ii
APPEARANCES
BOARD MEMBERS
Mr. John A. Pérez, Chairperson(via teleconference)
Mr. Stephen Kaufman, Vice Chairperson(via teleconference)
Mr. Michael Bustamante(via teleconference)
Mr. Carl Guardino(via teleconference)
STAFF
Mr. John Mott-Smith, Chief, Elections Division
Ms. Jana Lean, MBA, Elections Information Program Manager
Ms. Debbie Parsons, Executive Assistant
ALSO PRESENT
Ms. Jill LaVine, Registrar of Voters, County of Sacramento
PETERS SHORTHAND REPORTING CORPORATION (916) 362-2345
● ● ● ● ● ● ●
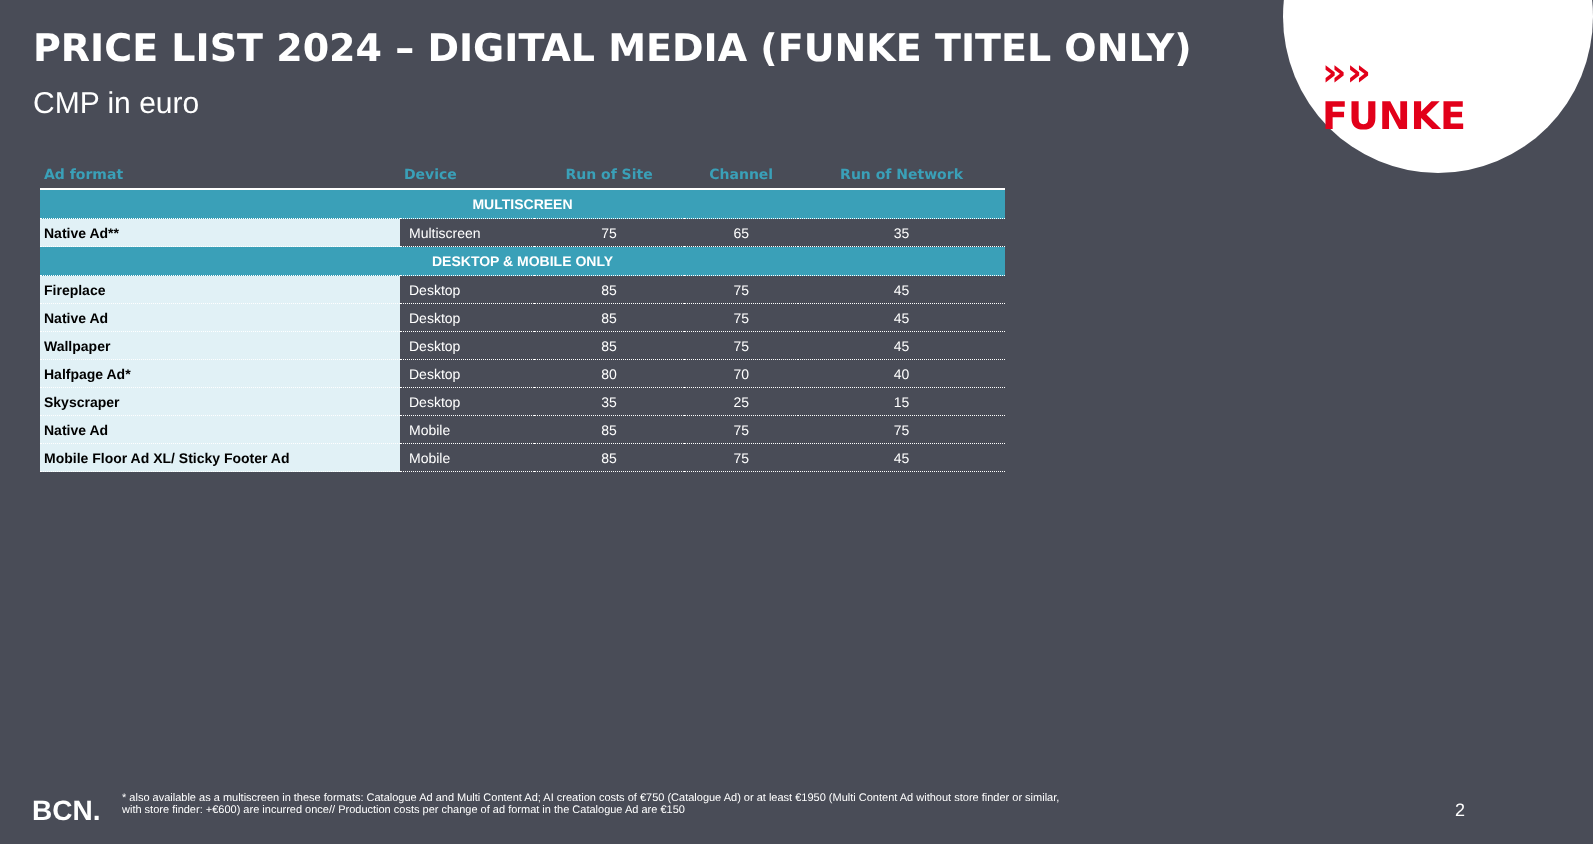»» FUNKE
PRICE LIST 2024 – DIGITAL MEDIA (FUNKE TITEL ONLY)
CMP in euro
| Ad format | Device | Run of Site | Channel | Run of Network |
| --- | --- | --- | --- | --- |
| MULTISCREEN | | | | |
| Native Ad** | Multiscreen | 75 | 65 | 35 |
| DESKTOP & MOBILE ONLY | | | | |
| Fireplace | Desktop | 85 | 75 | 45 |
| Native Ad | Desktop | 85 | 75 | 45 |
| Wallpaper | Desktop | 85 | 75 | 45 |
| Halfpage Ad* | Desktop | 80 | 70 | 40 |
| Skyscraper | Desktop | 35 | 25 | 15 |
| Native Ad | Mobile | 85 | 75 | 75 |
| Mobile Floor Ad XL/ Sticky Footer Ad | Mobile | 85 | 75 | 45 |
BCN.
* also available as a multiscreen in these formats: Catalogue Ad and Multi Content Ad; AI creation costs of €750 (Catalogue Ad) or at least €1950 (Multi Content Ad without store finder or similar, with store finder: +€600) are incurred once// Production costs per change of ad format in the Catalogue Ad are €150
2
● ● ● ● ● ● ●
What you have to do:
As listed above, the lines from the line with "BOARD MEMBERS" to the line with "Ms. Jill LaVine, Registrar" are to be echoed exactly, with both ends included and nothing added.

Result below:
BOARD MEMBERS
Mr. John A. Pérez, Chairperson(via teleconference)
Mr. Stephen Kaufman, Vice Chairperson(via teleconference)
Mr. Michael Bustamante(via teleconference)
Mr. Carl Guardino(via teleconference)
STAFF
Mr. John Mott-Smith, Chief, Elections Division
Ms. Jana Lean, MBA, Elections Information Program Manager
Ms. Debbie Parsons, Executive Assistant
ALSO PRESENT
Ms. Jill LaVine, Registrar of Voters, County of Sacramento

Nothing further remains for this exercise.